▸ What the task asks
Pick out each line in these entries that contains the string "wrist".

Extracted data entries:
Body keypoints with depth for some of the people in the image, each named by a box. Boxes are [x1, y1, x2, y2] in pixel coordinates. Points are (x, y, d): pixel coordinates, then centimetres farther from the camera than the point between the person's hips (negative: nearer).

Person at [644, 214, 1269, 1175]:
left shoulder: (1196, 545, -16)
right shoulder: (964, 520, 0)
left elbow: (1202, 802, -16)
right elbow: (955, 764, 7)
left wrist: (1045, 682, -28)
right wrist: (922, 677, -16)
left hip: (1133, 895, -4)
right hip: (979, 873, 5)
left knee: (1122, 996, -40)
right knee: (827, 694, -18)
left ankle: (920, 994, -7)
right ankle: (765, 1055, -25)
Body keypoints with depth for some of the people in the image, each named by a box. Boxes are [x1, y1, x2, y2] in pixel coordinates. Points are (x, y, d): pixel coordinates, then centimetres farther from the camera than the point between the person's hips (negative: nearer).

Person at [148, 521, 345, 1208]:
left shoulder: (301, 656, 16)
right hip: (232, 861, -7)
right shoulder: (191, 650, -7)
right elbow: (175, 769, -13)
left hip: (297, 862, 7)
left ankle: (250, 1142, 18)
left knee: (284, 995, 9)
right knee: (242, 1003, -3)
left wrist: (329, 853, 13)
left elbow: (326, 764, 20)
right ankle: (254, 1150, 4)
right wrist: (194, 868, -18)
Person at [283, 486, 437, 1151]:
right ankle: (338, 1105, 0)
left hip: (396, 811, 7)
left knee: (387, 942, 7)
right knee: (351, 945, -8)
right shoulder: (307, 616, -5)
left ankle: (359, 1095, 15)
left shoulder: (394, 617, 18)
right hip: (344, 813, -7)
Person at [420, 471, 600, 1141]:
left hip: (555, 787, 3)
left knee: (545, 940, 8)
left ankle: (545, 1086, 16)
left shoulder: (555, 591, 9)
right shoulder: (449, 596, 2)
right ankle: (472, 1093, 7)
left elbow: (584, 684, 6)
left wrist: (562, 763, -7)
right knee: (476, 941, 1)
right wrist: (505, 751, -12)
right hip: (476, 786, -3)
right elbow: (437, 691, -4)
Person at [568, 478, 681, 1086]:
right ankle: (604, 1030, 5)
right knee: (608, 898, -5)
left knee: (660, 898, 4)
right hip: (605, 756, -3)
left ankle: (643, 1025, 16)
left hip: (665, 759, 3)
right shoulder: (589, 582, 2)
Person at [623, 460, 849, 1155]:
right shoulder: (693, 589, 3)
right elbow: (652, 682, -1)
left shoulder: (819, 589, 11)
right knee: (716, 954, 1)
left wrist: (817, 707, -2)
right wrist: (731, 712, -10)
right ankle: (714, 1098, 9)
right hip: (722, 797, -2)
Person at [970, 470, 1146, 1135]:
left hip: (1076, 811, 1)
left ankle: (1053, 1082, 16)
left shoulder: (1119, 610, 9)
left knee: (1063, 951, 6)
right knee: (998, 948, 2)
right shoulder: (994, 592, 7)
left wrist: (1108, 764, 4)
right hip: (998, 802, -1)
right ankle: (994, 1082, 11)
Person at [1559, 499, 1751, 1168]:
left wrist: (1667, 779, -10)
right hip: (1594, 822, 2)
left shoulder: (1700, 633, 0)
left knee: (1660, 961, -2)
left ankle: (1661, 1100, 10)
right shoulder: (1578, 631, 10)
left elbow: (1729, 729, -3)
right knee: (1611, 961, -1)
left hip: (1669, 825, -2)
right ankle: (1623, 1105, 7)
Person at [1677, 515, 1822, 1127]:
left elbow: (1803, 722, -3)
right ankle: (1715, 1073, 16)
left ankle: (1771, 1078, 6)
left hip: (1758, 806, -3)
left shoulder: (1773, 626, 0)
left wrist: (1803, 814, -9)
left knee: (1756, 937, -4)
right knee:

▸ Solution to this exercise
left wrist: (1045, 682, -28)
right wrist: (922, 677, -16)
left wrist: (329, 853, 13)
right wrist: (194, 868, -18)
left wrist: (562, 763, -7)
right wrist: (505, 751, -12)
left wrist: (817, 707, -2)
right wrist: (731, 712, -10)
left wrist: (1108, 764, 4)
left wrist: (1667, 779, -10)
left wrist: (1803, 814, -9)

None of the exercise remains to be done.